Once you “complete” the email, don’t send it, of course. Instead, paste it over to your word document and start working from this excellent content you created! Elaborate a little, add a heading and subheadings, separate paragraphs into 3-5 sentence maximums, and voila! 

Strategy #2 – Pick Up An Old-School Pencil And Paper

Some magic happens when we shut our laptops and pick up a wooden pencil and actual paper. Sometimes an ol’ legal pad and a favorite writing tool ignite creativity, ideas, and words more than you ever dreamed, especially if you’re a little old-school like me. 

Mindmapping is a technique where you draw what might resemble a burst of sunshine on the page with your main topic circled in the center and lines drawn outward from the circle. At the end of the sunshine rays, start to scribble out your talking points, details, do’s and don’ts, examples, and other ideas all around the main topic. When you have no more thoughts on the subject, you’re ready to convert these mind-mapped rays of sunshine into a blog post. 

The term brainstorming is used loosely and can describe any specific technique, but I use it to describe what some may call a braindump. A braindump is where you write freeform, every word, phrase, half-sentence, bullet, name, and place that comes to mind on a specific topic. Much like mind mapping, you write until you have nothing left to say. When you’re done, you have all your ideas related to a subject on a sheet of paper, and you can use that as a guide for writing your blog post. 

In both of these techniques, the words and half-thoughts on the page might not make any sense to anyone except you. Remember, there’s no reward for the “Most Organized Blog Writer” or “Most Beautiful Blog Outline,” so keep your self-judgment at bay and allow the ideas and creativity to flow. 

To write a blog post, you need words that make sense together and communicate your topic clearly, remember? Now you have words on a page, so all you have to do is group them into paragraphs, and boom, you have a blog post!

Strategy #3 – Use A Voice Memo To Talk Through Your Idea

I tend to have my best ideas for a blog post when I’m not at a computer or in the middle of something else (maybe at the park or an event with my kids) and unable to start writing a blog post. 

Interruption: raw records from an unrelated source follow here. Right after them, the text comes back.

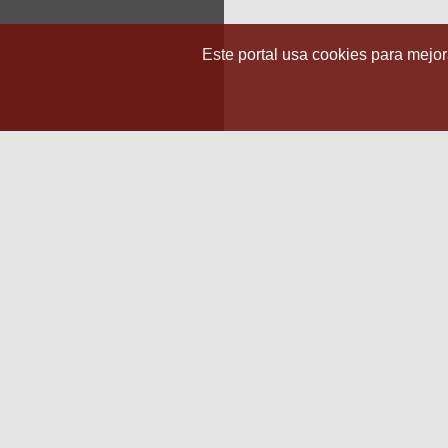
Este portal usa cookies para mejora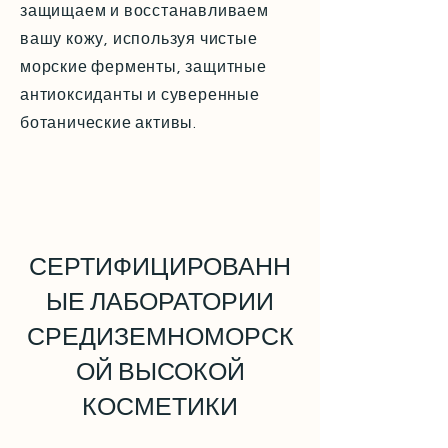
защищаем и восстанавливаем
вашу кожу, используя чистые
морские ферменты, защитные
антиоксиданты и суверенные
ботанические активы.
СЕРТИФИЦИРОВАНН
ЫЕ ЛАБОРАТОРИИ
СРЕДИЗЕМНОМОРСК
ОЙ ВЫСОКОЙ
КОСМЕТИКИ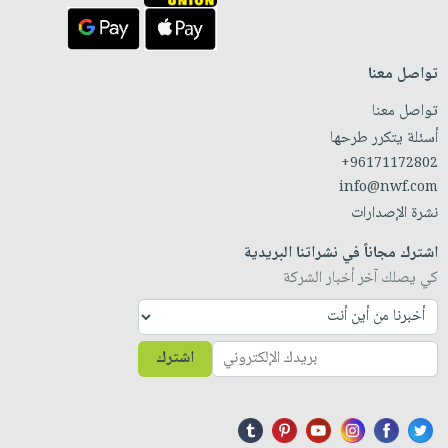
تواصل معنا
تواصل معنا
أسئلة يتكرر طرحها
+96171172802
info@nwf.com
نشرة الإصدارات
اشترك مجاناً في نشراتنا البريدية
كي يصلك آخر أخبار الشركة
اشترك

At these moments, whip out your phone and use the voice memo feature to record yourself talking through the topic. Record answers to common questions you’ve been answering lately, take a fresh angle on a topic that recently caught your attention, or share something you wish you knew when you were a syndication newbie. 

I’m always replaying conversations in my head – what I should have said, what I wish I said, a great question to ask would have been______.  Use the voice memo tool on your phone to record such thoughts. Then, the next time you feel pressure to produce a blog post, you already have a voice memo as inspiration. 

Voice memos are also a fantastic tool for capturing your thoughts because you can capture words you actually say in real life. As mentioned above, this is valuable for creating relatable, non-robotic, memorable posts. 

Conclusion

I highly suggest you give each of these techniques a shot and do your best to have an open mind when it comes to your content creation techniques so you can see what works best for you. 

If you still feel stuck, step away (outside if possible), drink a large glass of water, and take at least 3 deep breaths to encourage a mental and physical reset. Oxygen and hydration do wonders for your brain and body in all situations, and it’s no different when it comes to writing. 

Before you go, let’s circle back to that negative inner voice. The one that tells you you aren’t a good writer, reminds you that you didn’t excel in English class, or teases that you were never the best reader. Quiet that nagging inner voice for good with this: The BEST website content is written at or below an 8th-grade reading level. 

Over 50% of Americans, even the most accomplished and decorated, have a reading level hovering around the 8th grade. So, release the pressure off your shoulders, try out these three strategies for overcoming writer’s block, and rest assured you CAN do this!